| Tugas |
Ganti setiap "kulit" dengan "badan" dalam teks tentang perkara yang membatalkan wudlu, lalu tuliskan kembali seluruh bagiannya mulai dari "Sedangkan ulama’ Syafi’i" sampai ke "tidak membatalkan wudlu.".

2. Perkara yang Membatalkan Wudlu
a. Segala sesuatu yang keluar dari pintu pelepasan (qubul maupun dubur).
Termasuk didalamnya yaitu: kencing, tahi, kentut, mazi, wadi dan mani –
kecuali menurut imam Syafi’iyah yang mengatakan tidak membatalkan
wudlu tetapi diwajibkan untuk mandi. Mengenai sesuatu yang tidak biasa
keluar seperti kerikil dan sebagainya, itu membatalkan wudlu kecuali
pendapat imam Maliki; hal-hal tersebut tidak membatalkan wudlu selama
tidak ditelan terlebih dahulu.
b. Tidur nyeyak hingga hilang kesadarannya dengan tanpa menetapnya
pantat pada tempat duduk. Demikian pendapat golongan Hanafi dan
Syafi’i. hal ini berdasarkan pedoman mereka bahwa pada hakikatnya tidur
tidak membatalkan wudlu tetapi hanya dikhawatirkan ada sesuatu yang
keluar dari jalan pelepasan. Berbeda dengan madzhab Maliki dan Hanbali
yang mengatakan pada hakikatnya tidur itu membatalkan wudlu.
c. Hilang akal, baik karena gila, pingsan, mabuk atau Karena obat-obatan.
Hal ini disepakati oleh para Ulama’.
d. Bersentuhan dengan lawan jenis. Menurut madzhab Hanafi, menyentuh
saja tidaklah membatalkan wudlu, tetapi yang membatalkan ialah
bertemunya kemaluan laki-laki dan perempuan tanpa adanya penghalang.
Sedangkan ulama’ Syafi’i berpendirian bahwa wudlu menjadi batal
disebabkan bersentuhan kulit antara laki-laki dan perempuan dengan
syarat yang disentuh sudah baligh dan bukan muhrim serta antara
keduanya tidak ada penghalang. Bukan rambut, kuku ataupun gigi, tetapi
kulit. Sementara golongan Maliki dan Hanbali menyatakan bersentuhan
kulit dengan lawan jenis membatalkan wudlu sekalipun dengan muhrim
jika disengaja untuk mendapatkan kenikmatan. Namun bila tidak
disengaja, maka tidak membatalkan wudlu.

| Baris data |
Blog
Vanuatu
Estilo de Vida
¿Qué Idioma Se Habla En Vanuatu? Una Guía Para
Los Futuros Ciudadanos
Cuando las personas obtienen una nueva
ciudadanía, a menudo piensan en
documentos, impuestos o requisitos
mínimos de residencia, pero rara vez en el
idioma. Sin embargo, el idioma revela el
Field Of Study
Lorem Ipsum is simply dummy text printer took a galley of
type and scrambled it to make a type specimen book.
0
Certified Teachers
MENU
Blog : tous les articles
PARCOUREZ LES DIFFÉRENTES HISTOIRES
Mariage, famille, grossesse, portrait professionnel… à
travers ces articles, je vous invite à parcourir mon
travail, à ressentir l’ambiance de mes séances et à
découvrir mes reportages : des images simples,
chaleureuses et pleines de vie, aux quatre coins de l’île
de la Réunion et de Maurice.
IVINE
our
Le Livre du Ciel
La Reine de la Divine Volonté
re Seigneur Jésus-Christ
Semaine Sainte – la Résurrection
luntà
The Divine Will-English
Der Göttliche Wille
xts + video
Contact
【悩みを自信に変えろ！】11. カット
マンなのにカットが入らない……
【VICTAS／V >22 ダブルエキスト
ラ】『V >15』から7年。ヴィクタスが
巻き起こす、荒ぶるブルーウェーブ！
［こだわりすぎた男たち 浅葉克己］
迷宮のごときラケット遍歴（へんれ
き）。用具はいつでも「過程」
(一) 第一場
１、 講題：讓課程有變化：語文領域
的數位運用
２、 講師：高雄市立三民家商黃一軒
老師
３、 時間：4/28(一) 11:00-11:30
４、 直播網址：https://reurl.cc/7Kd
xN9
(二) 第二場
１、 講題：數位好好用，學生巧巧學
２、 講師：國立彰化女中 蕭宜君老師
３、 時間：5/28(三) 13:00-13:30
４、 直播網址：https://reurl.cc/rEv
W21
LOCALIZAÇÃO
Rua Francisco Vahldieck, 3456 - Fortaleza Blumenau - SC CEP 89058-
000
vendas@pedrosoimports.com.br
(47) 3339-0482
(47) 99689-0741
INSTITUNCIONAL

| Jawaban di bawah |
Sedangkan ulama’ Syafi’i berpendirian bahwa wudlu menjadi batal
disebabkan bersentuhan badan antara laki-laki dan perempuan dengan
syarat yang disentuh sudah baligh dan bukan muhrim serta antara
keduanya tidak ada penghalang. Bukan rambut, kuku ataupun gigi, tetapi
badan. Sementara golongan Maliki dan Hanbali menyatakan bersentuhan
badan dengan lawan jenis membatalkan wudlu sekalipun dengan muhrim
jika disengaja untuk mendapatkan kenikmatan. Namun bila tidak
disengaja, maka tidak membatalkan wudlu.